Ultimately I would try to get a switch with a mirror port in the connection to run a pcap and see what is really being sent.
Steve
If I passthrough the NICs directly to the pfsense VM, then it works completely fine. As I said, this is only when using virtual NICs with the vmx drivers. The tagging in ESXi doesn't really matter since I still need to tag at the pfsense level to properly pull DHCP to the right interface.
The fact that this works fine with some NICs and not others leads me to believe it's an issue with the vmx driver/pfsense. Setting a trunk group of 0-4094 on the port group in ESXi makes it so that ESXi doesn't touch the traffic at all.
-
But it still goes through a v-switch here right? In that situation it doesn't matter what the physical NICs are, pfSense on sees the vmx NIC connected to the v-switch.
If it works OK in pass-through mode, where pfSense can see the NICs and use it's own driver, why not do that?
Unless I'm misunderstanding the situation here it looks more like an ESXi driver issue to me.
Steve
-
@stephenw10 and the only thing changing in that situation is the move from igb drivers to vmx drivers.
Coupled with the fact it does work for certain NICs, I'm inclined to believe it's a pfsense issue, since as well, trunking 0-4094 over a vswitch doesn't touch any of the traffic coming in or out.
-
But you're saying that on the two systems pfSense is using VMX NICs on both. The only difference is which NICs ESXi is using right? And yet one works and the other does not?

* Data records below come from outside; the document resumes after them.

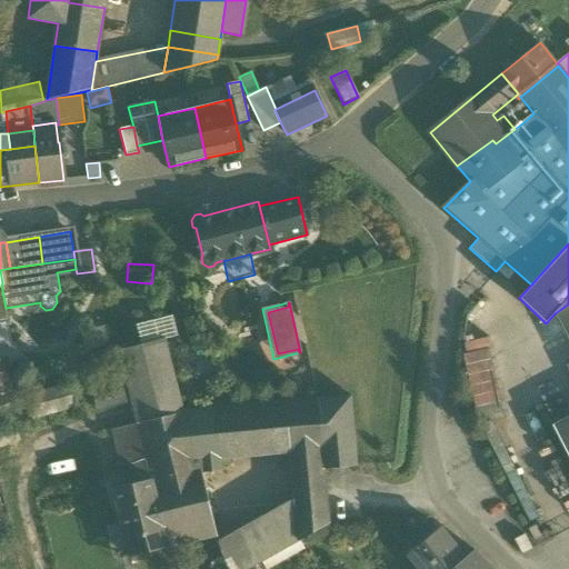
[(568,305),(555,313),(568,340),(568,363),(567,366),(568,369),(568,305)]
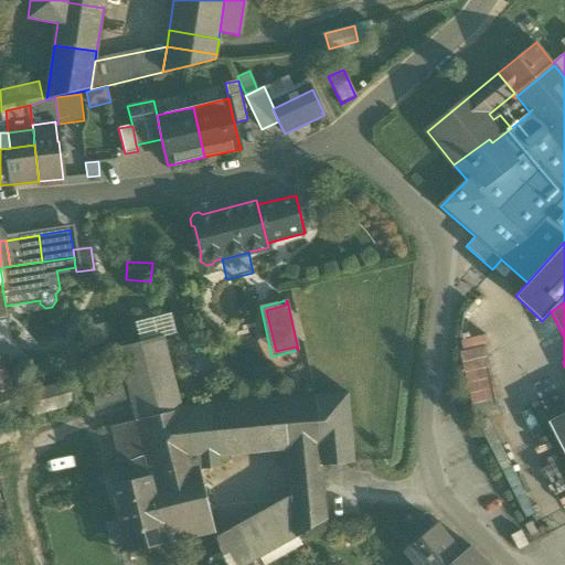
[(135,323),(140,343),(163,337),(177,333),(171,313),(135,323)]
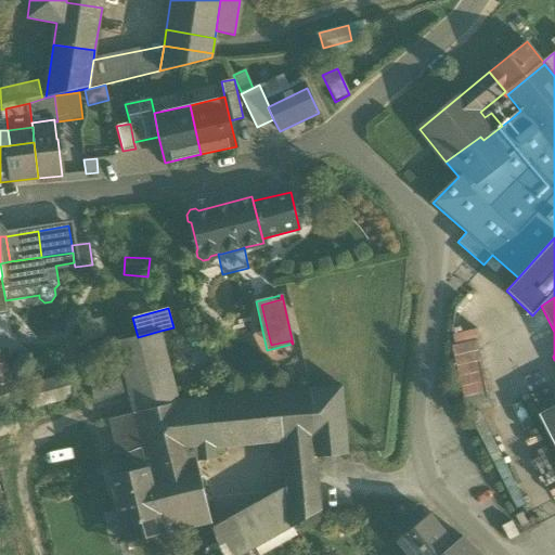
[(0,334),(11,332),(7,311),(0,311),(0,334)]
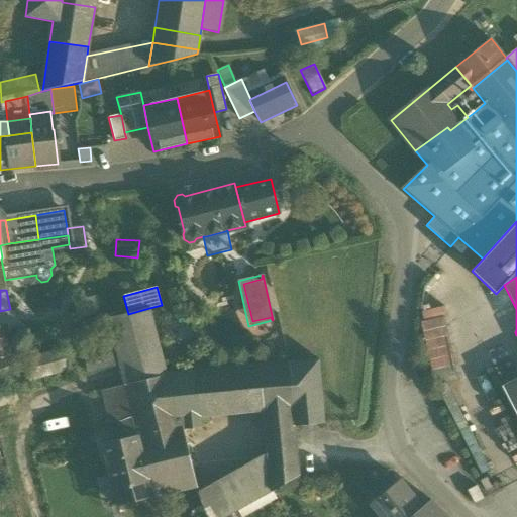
[(77,303),(80,318),(81,317),(97,311),(95,300),(77,303)]
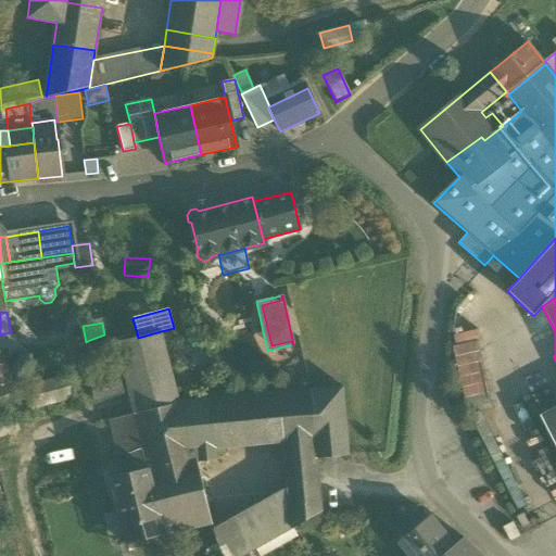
[(116,343),(134,416),(179,403),(161,331),(138,338),(116,343)]
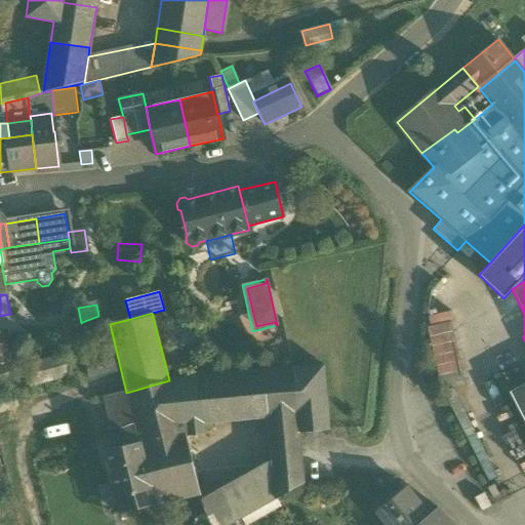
[(425,327),(439,388),(463,381),(450,322),(425,327)]
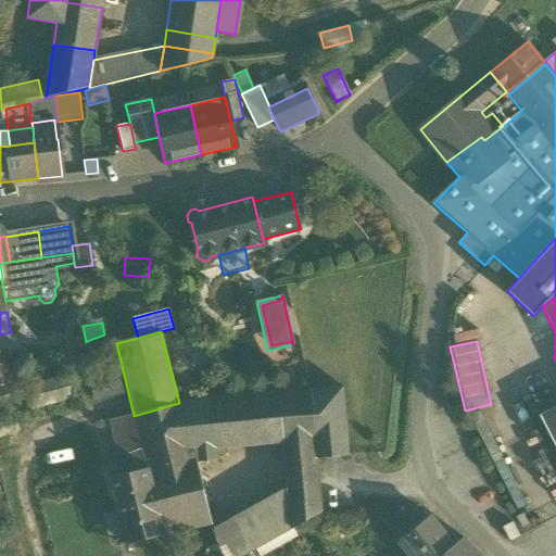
[(0,358),(0,357),(0,387),(12,381),(0,358)]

Which ESXi version are you running? Same on both hosts?
Steve
-
Correct. The only difference is using underlying i210 or i350 NICs vs older 82574 or 82756 NICs.
Running 6.7U2 on both, but this behavior existed on U1 as well.
As an aside, I know the CoS tag is the culprit since I can set it on the switch to add the CoS tag in and it works fine after that.
-
An external managed switch you mean?
-
Correct. It's a Mikrotik CRS328-24P-4S+. I can add the tag using
/interface ethernet switch rule add vlan-id=2 ports=<ports> new-vlan-priority=3
As soon as I add that to the corresponding physical ports (on the switch) the VMs are on top of, it all magically starts working again.